Updated

After training in a gender-violence prevention program, Kenyan boys and young men were three times more likely than their untrained classmates to report that they’d successfully intervened to prevent an assault on girls or women, a new study found.

More than 1,200 male high school students in the slums of Nairobi spent 12 hours in a six-week gender-violence educational program called “Your Moment of Truth.” Nine months later, they reported stepping in to stop sexual and other assaults 79% of the time. In contrast, 293 male students who did not get the training reported intervening to thwart violence 26%, or less than one third, of the time.

One of the boys who took the class told his teacher he used what he learned to intercede in what he believed was about to be the rape of a toddler, lead author Jennifer Keller told Reuters Health. When the trained student saw a man starting to remove the toddler’s diaper, he yelled and stopped the expected assault, said Keller, a psychologist and professor at the Stanford University School of Medicine.

“These types of moments of truth define our character,” she said. “Shouting out to someone and saying, ‘Hey, don’t do that,’ can really change the course.”

The “Your Moment of Truth” training is one piece of a sexual-assault program called “No Means No Worldwide,” designed by Dr. Jake Sinclair and Lee Paiva, two of the study’s authors.

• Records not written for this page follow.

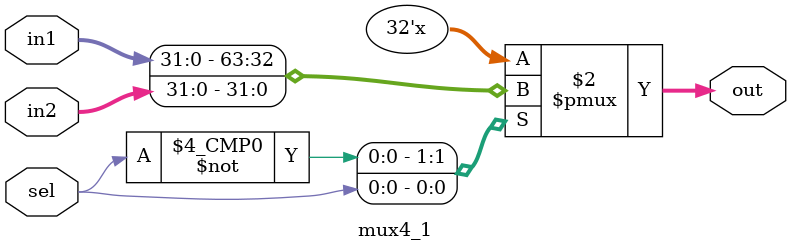
<source format=v>
module mux4_1 #(parameter WIDTH = 32) (
    input wire sel,
    input wire  [WIDTH - 1:0] in1,
    input wire  [WIDTH - 1:0] in2,
    output wire [WIDTH - 1:0] out,
);
  always@(*) begin
      case(sel)
      1'b0: out <= in1;
      1'b1: out <= in2;
      endcase
  end  
endmodule
</source>
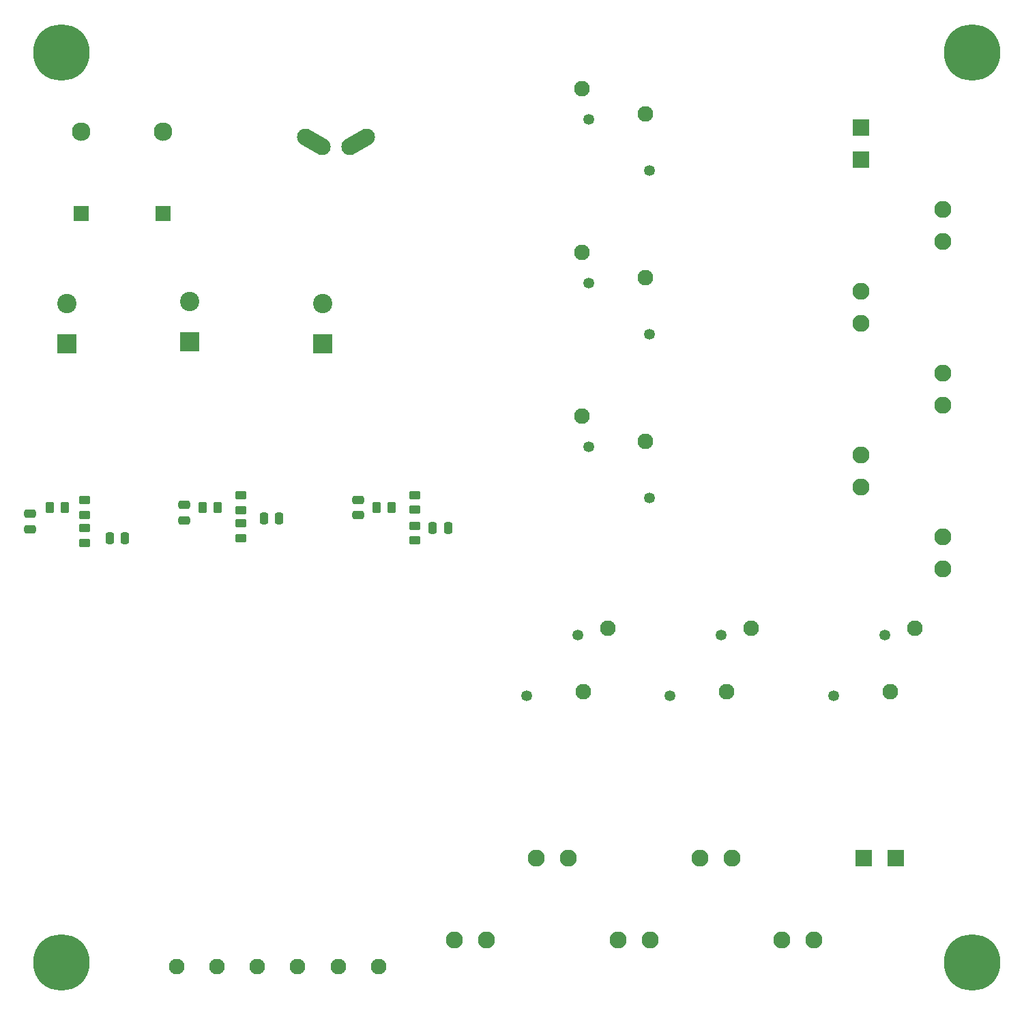
<source format=gbs>
G04 #@! TF.GenerationSoftware,KiCad,Pcbnew,7.0.9*
G04 #@! TF.CreationDate,2023-12-29T07:42:44-06:00*
G04 #@! TF.ProjectId,Power Distribution Board Ver.2,506f7765-7220-4446-9973-747269627574,rev?*
G04 #@! TF.SameCoordinates,Original*
G04 #@! TF.FileFunction,Soldermask,Bot*
G04 #@! TF.FilePolarity,Negative*
%FSLAX46Y46*%
G04 Gerber Fmt 4.6, Leading zero omitted, Abs format (unit mm)*
G04 Created by KiCad (PCBNEW 7.0.9) date 2023-12-29 07:42:44*
%MOMM*%
%LPD*%
G01*
G04 APERTURE LIST*
G04 Aperture macros list*
%AMRoundRect*
0 Rectangle with rounded corners*
0 $1 Rounding radius*
0 $2 $3 $4 $5 $6 $7 $8 $9 X,Y pos of 4 corners*
0 Add a 4 corners polygon primitive as box body*
4,1,4,$2,$3,$4,$5,$6,$7,$8,$9,$2,$3,0*
0 Add four circle primitives for the rounded corners*
1,1,$1+$1,$2,$3*
1,1,$1+$1,$4,$5*
1,1,$1+$1,$6,$7*
1,1,$1+$1,$8,$9*
0 Add four rect primitives between the rounded corners*
20,1,$1+$1,$2,$3,$4,$5,0*
20,1,$1+$1,$4,$5,$6,$7,0*
20,1,$1+$1,$6,$7,$8,$9,0*
20,1,$1+$1,$8,$9,$2,$3,0*%
%AMHorizOval*
0 Thick line with rounded ends*
0 $1 width*
0 $2 $3 position (X,Y) of the first rounded end (center of the circle)*
0 $4 $5 position (X,Y) of the second rounded end (center of the circle)*
0 Add line between two ends*
20,1,$1,$2,$3,$4,$5,0*
0 Add two circle primitives to create the rounded ends*
1,1,$1,$2,$3*
1,1,$1,$4,$5*%
G04 Aperture macros list end*
%ADD10C,0.800000*%
%ADD11C,7.000000*%
%ADD12C,1.950000*%
%ADD13C,1.350000*%
%ADD14HorizOval,2.100000X1.039230X-0.600000X-1.039230X0.600000X0*%
%ADD15HorizOval,2.100000X1.039230X0.600000X-1.039230X-0.600000X0*%
%ADD16RoundRect,0.250000X-0.262500X-0.450000X0.262500X-0.450000X0.262500X0.450000X-0.262500X0.450000X0*%
%ADD17RoundRect,0.250000X-0.250000X-0.475000X0.250000X-0.475000X0.250000X0.475000X-0.250000X0.475000X0*%
%ADD18RoundRect,0.250000X-0.450000X0.262500X-0.450000X-0.262500X0.450000X-0.262500X0.450000X0.262500X0*%
%ADD19RoundRect,0.250000X0.450000X-0.262500X0.450000X0.262500X-0.450000X0.262500X-0.450000X-0.262500X0*%
%ADD20R,2.400000X2.400000*%
%ADD21C,2.400000*%
%ADD22R,2.124000X2.124000*%
%ADD23C,2.124000*%
%ADD24RoundRect,0.250000X-0.475000X0.250000X-0.475000X-0.250000X0.475000X-0.250000X0.475000X0.250000X0*%
%ADD25R,1.950000X1.950000*%
%ADD26C,2.300000*%
G04 APERTURE END LIST*
D10*
X137375000Y-27000000D03*
X138143845Y-25143845D03*
X138143845Y-28856155D03*
X140000000Y-24375000D03*
D11*
X140000000Y-27000000D03*
D10*
X140000000Y-29625000D03*
X141856155Y-25143845D03*
X141856155Y-28856155D03*
X142625000Y-27000000D03*
D12*
X94863845Y-98500000D03*
D13*
X91113845Y-99350000D03*
X84763845Y-106850000D03*
D12*
X91763845Y-106350000D03*
D14*
X58350000Y-38123000D03*
D15*
X63850000Y-38123000D03*
D12*
X91603845Y-31560000D03*
D13*
X92453845Y-35310000D03*
X99953845Y-41660000D03*
D12*
X99453845Y-34660000D03*
D10*
X24375000Y-27000000D03*
X25143845Y-25143845D03*
X25143845Y-28856155D03*
X27000000Y-24375000D03*
D11*
X27000000Y-27000000D03*
D10*
X27000000Y-29625000D03*
X28856155Y-25143845D03*
X28856155Y-28856155D03*
X29625000Y-27000000D03*
D12*
X91603845Y-72200000D03*
D13*
X92453845Y-75950000D03*
X99953845Y-82300000D03*
D12*
X99453845Y-75300000D03*
X91603845Y-51880000D03*
D13*
X92453845Y-55630000D03*
X99953845Y-61980000D03*
D12*
X99453845Y-54980000D03*
D10*
X24375000Y-140000000D03*
X25143845Y-138143845D03*
X25143845Y-141856155D03*
X27000000Y-137375000D03*
D11*
X27000000Y-140000000D03*
D10*
X27000000Y-142625000D03*
X28856155Y-138143845D03*
X28856155Y-141856155D03*
X29625000Y-140000000D03*
D12*
X132963845Y-98500000D03*
D13*
X129213845Y-99350000D03*
X122863845Y-106850000D03*
D12*
X129863845Y-106350000D03*
X112643845Y-98500000D03*
D13*
X108893845Y-99350000D03*
X102543845Y-106850000D03*
D12*
X109543845Y-106350000D03*
D10*
X137375000Y-140000000D03*
X138143845Y-138143845D03*
X138143845Y-141856155D03*
X140000000Y-137375000D03*
D11*
X140000000Y-140000000D03*
D10*
X140000000Y-142625000D03*
X141856155Y-138143845D03*
X141856155Y-141856155D03*
X142625000Y-140000000D03*
D16*
X44551345Y-83500000D03*
X46376345Y-83500000D03*
D17*
X52133845Y-84897000D03*
X54033845Y-84897000D03*
D18*
X49273845Y-85497500D03*
X49273845Y-87322500D03*
D16*
X25601345Y-83550000D03*
X27426345Y-83550000D03*
D19*
X29863845Y-84422500D03*
X29863845Y-82597500D03*
D18*
X29863845Y-86050000D03*
X29863845Y-87875000D03*
X70863845Y-85762500D03*
X70863845Y-87587500D03*
D20*
X59433845Y-63180000D03*
D21*
X59433845Y-58180000D03*
D22*
X126238000Y-36322000D03*
X126238000Y-40342000D03*
D23*
X136398000Y-46482000D03*
X136398000Y-50502000D03*
X126238000Y-56642000D03*
X126238000Y-60662000D03*
X136398000Y-66802000D03*
X136398000Y-70822000D03*
X126238000Y-76962000D03*
X126238000Y-80982000D03*
X136398000Y-87122000D03*
X136398000Y-91142000D03*
D19*
X49273845Y-83812500D03*
X49273845Y-81987500D03*
D24*
X23143845Y-84300000D03*
X23143845Y-86200000D03*
D17*
X73088845Y-86040000D03*
X74988845Y-86040000D03*
D24*
X63878845Y-82550000D03*
X63878845Y-84450000D03*
X42288845Y-83185000D03*
X42288845Y-85085000D03*
D20*
X42923845Y-62963959D03*
D21*
X42923845Y-57963959D03*
D20*
X27683845Y-63180000D03*
D21*
X27683845Y-58180000D03*
D25*
X29490000Y-47000000D03*
X39650000Y-47000000D03*
D26*
X29490000Y-36840000D03*
X39650000Y-36840000D03*
D17*
X33003845Y-87320000D03*
X34903845Y-87320000D03*
D22*
X130573845Y-127000000D03*
X126553845Y-127000000D03*
D23*
X120413845Y-137160000D03*
X116393845Y-137160000D03*
X110253845Y-127000000D03*
X106233845Y-127000000D03*
X100093845Y-137160000D03*
X96073845Y-137160000D03*
X89933845Y-127000000D03*
X85913845Y-127000000D03*
X79773845Y-137160000D03*
X75753845Y-137160000D03*
D16*
X66141345Y-83500000D03*
X67966345Y-83500000D03*
D12*
X41348000Y-140462000D03*
X46348000Y-140462000D03*
X51348000Y-140462000D03*
X56348000Y-140462000D03*
X61348000Y-140462000D03*
X66348000Y-140462000D03*
D19*
X70863845Y-83777500D03*
X70863845Y-81952500D03*
M02*

</source>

The couple, Americans working in Kenya, developed the curriculum to alter male attitudes towards females, promote gender equality, develop positive masculinity and teach boys to safely and effectively intervene in gender-based violence. Young adult Kenyan men with at least 250 hours of instruction taught the program. It focused on the unique needs of high school boys living in Nairobi.

In Kenya, 29% of females reported being a target of sexual violence in the preceding year and 43% reported experiencing gender-based violence between the ages of 15 and 49, the authors write online June 10 in the Journal of Interpersonal Violence.

Prior interventions have focused on aftercare for victims, they write.

Jocelyn Hollander, a sociologist at the University of Oregon in Eugene who was not involved with the study, called the results “impressive.”

“It’s promising,” she told Reuters Health. “We really need a culture change to solve the problem of reducing violence. A lot of people say we should be focusing on women because they’re the ones at risk, and a lot of other people say we should be focusing on men because they’re largely the root of it.”

“And this is a great example that it’s not either or. We need a multi-prong approach to stopping violence,” she said.

The young men who participated in the study were 15 to 22 years old, on average nearly 18.

While the males who took the “moment of truth” classes improved their attitudes about women nine months after the study, males who instead took a two-hour life-skills class saw women in a slightly more negative way nine months later.

Kenyan boys generally take the two-hour life-skills class sanctioned by the Kenyan government. The class touches on sex education, positive gender roles and personal rights.

Males who participated in the gender-violence intervention program were more than twice as likely to report successfully stopping verbal harassment and physical threats than those who took just the two-hour class, the study found.

An earlier study showed that self-defense and empowerment classes for girls reduced sexual assaults among Kenyan students.

In that earlier study, adolescents living in high-crime Nairobi settlements reported 38% fewer rapes 10 months after the classes began. Sinclair, who worked on both studies, said the prior curriculum worked “like a vaccine” to prevent rape.

He calculated the program cost $1.75 for each rape prevented and compared it to the $86 cost for one post-rape visit to a Nairobi hospital. Keller said she could not estimate the cost for the intervention in the current study.

A White House report issued in January estimates that nearly one in five American women is raped in her lifetime. On U.S. college campuses, the report says, one in five female students is sexually assaulted.

Hollander and Keller both said they would like to see a curriculum like “Your Moment of Truth” tested on college campuses and possibly in high schools as well.

“We really want to help change these negative attitudes that perpetuate the violence,” Keller said. “We really want to give both boys and girls the power to prevent the violence together. This study shows we can influence attitudes.”